Paul Judge: So we looked at what’s going on different search engines, we looked at what’s happening on Google, Bing, Yahoo!, we drilled into Twitter a little bit more to see how the attackers are creating fake accounts, you know, we saw that over 70% of the accounts on there really aren’t using the network. We looked at types of categories that malware likes and ones that malware doesn’t like. And so we learned a lot about how this is happening, the scale of the search engine optimization attacks. We’ve talked about our categories, we’ve talked about the fact that we did this in 57 days, we saw over 25,000 search terms, 5 million results.But out of those 25,000 search terms, there are some that are more popular than others. There are some that are kind of used more by attackers. And so we want to understand what those search terms are, which one are being used. It’s a very wide set of things. On the list we had a couple of NFL players, we had some politicians, some actresses (see image).
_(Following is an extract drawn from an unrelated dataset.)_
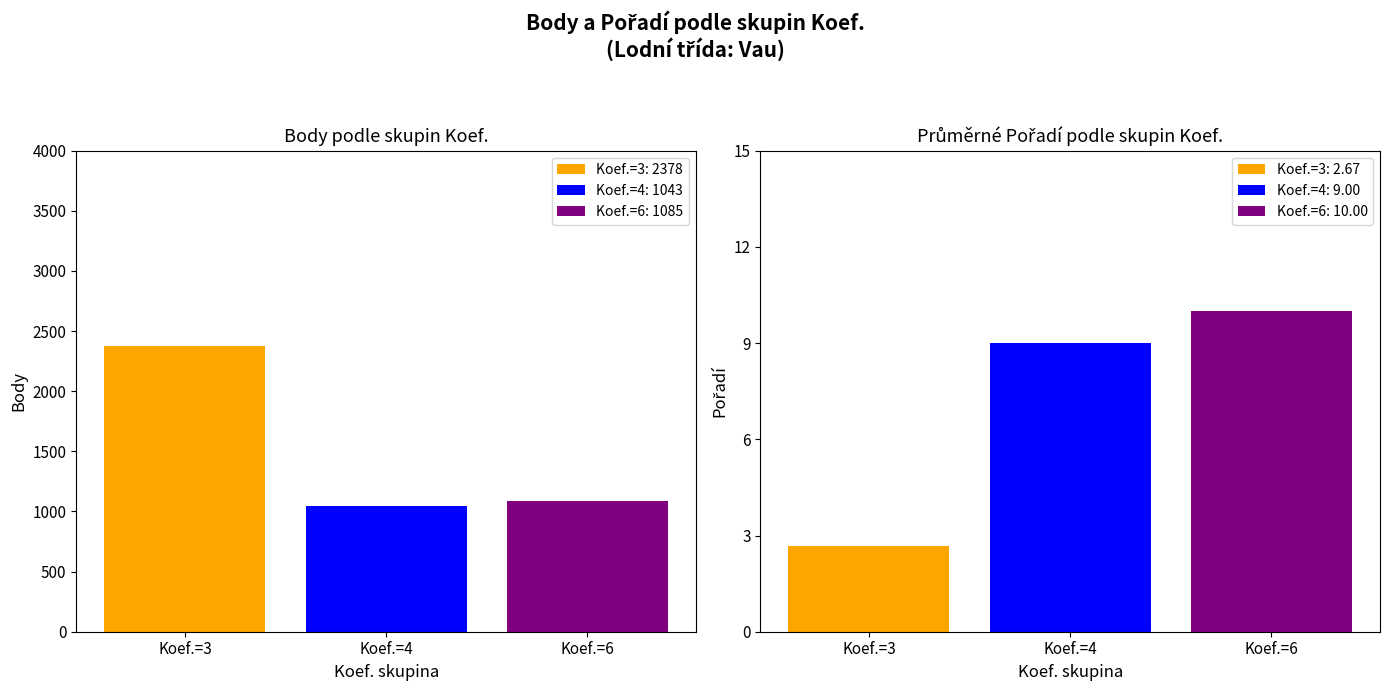

What is the lowest value of the Koef.=6: 10.00 series?

10.0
If you look at one of the guys on the list, the guy’s name is Adam Wheeler (see photo). Anybody heard of Adam Wheeler? It’s a guy who cheated his way into Harvard. He forged his transcripts and got Harvard full scholarship, and now he is facing about 20 charges: identity fraud, forgery, larceny etc. So the poor guy is gonna get into some trouble now. So as this news broke, he became one of the top.
So look at the top search term, it was a lady named Lois Wilson. Lois Wilson and her husband started Alcoholics Anonymous. The reason she was trending is on April 24th, there was a movie that came up that told her life story. And if you look at all the results on malware that we found, she was the top search result that was being used. You know, this is Defcon, that’s not a very interesting term that stays in the top of the list. So we went to our scientific pull, and we said: “Hm, let’s really understand what’s our favorite search term that was used by malware, kinda what’s the viewers’ choice?”